**DESCRIPTION OF THE TASK**
The word "бывший" occurs in some lines of the data. Return each such line.

━━━ DATA FOR THIS EXERCISE ━━━

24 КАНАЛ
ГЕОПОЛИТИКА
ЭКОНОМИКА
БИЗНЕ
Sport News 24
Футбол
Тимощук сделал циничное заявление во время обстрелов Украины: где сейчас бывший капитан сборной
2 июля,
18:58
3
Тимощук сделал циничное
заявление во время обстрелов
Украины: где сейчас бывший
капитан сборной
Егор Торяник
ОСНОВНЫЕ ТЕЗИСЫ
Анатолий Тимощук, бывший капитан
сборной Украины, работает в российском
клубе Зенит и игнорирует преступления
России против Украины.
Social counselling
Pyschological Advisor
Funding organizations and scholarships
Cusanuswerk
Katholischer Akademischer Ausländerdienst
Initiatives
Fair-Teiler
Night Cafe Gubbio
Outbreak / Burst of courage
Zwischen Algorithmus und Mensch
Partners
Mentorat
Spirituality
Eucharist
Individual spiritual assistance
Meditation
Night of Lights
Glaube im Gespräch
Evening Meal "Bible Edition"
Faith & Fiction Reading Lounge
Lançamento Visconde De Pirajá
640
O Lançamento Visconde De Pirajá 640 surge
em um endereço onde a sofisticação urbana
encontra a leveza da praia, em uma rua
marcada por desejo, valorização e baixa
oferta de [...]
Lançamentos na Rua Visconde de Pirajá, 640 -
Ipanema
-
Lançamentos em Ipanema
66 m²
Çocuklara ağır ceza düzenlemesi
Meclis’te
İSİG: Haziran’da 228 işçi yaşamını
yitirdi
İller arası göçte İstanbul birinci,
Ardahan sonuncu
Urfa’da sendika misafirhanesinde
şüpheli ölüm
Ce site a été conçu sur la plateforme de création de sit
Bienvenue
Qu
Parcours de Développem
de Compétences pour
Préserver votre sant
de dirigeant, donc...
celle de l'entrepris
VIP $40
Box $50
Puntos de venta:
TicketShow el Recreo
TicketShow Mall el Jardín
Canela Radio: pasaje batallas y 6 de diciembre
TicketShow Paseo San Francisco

━━━
━━━ DATA FOR THIS EXERCISE ━━━

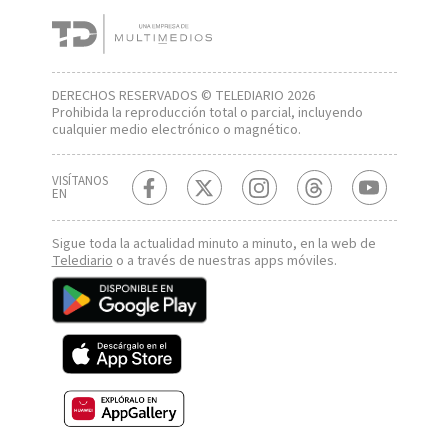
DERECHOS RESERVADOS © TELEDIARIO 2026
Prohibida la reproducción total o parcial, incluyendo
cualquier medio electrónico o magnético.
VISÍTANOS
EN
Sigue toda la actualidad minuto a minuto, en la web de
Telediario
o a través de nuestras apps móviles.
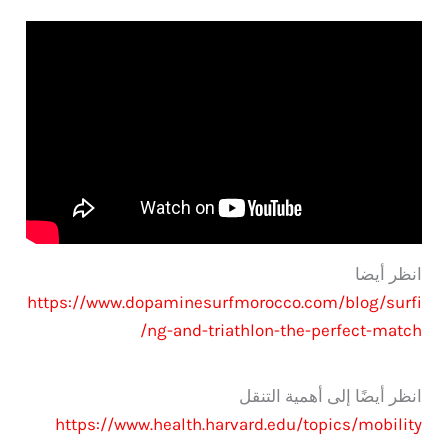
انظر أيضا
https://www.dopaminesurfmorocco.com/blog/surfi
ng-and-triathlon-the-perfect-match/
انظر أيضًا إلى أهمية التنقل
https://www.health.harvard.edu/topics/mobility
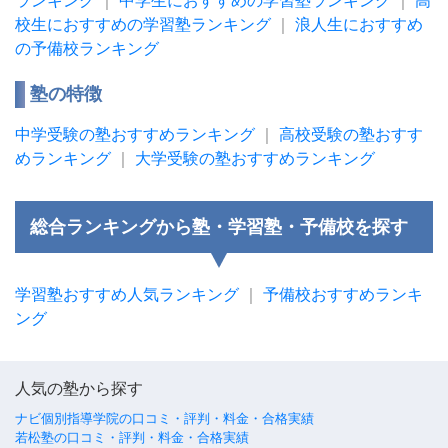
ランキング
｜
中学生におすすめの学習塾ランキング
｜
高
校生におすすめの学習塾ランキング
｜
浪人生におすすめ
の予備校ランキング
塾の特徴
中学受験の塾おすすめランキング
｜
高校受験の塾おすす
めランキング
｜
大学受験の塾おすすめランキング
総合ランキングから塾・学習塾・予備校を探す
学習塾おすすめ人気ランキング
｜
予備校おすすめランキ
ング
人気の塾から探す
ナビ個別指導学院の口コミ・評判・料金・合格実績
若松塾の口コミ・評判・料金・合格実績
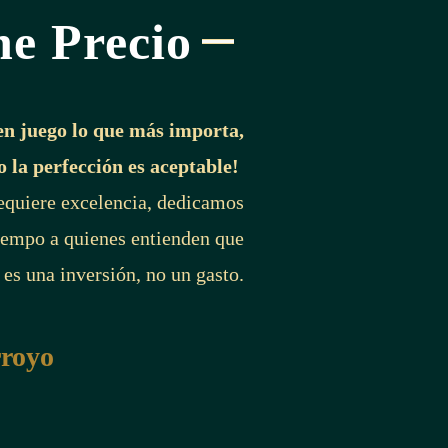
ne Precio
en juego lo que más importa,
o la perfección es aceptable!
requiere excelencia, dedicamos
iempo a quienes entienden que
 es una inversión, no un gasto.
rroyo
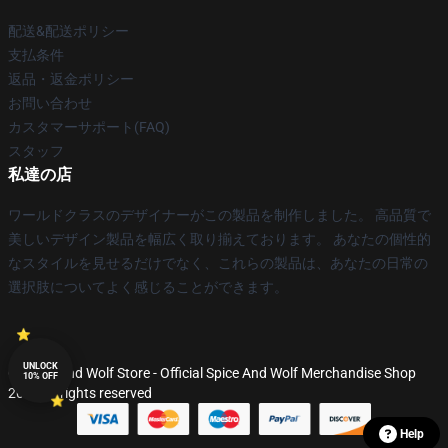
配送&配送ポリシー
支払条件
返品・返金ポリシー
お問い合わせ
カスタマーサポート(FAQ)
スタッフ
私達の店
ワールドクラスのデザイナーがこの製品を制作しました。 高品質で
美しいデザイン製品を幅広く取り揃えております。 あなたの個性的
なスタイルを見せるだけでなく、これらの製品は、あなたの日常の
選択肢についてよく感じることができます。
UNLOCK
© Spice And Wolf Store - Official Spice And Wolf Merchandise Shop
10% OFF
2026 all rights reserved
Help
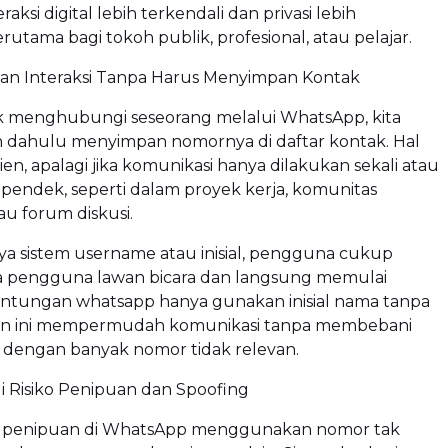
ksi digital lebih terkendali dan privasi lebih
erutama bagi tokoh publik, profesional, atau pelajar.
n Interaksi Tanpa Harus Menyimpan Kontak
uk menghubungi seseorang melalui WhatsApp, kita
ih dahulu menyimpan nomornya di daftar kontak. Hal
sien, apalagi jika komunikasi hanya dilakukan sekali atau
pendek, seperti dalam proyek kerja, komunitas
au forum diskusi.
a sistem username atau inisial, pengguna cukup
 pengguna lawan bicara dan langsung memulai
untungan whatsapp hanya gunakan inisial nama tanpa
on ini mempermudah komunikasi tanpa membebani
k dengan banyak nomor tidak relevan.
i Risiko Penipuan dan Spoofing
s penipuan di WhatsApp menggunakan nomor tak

━━━

**RESPONSE**
Тимощук сделал циничное заявление во время обстрелов Украины: где сейчас бывший капитан сборной
Украины: где сейчас бывший
Анатолий Тимощук, бывший капитан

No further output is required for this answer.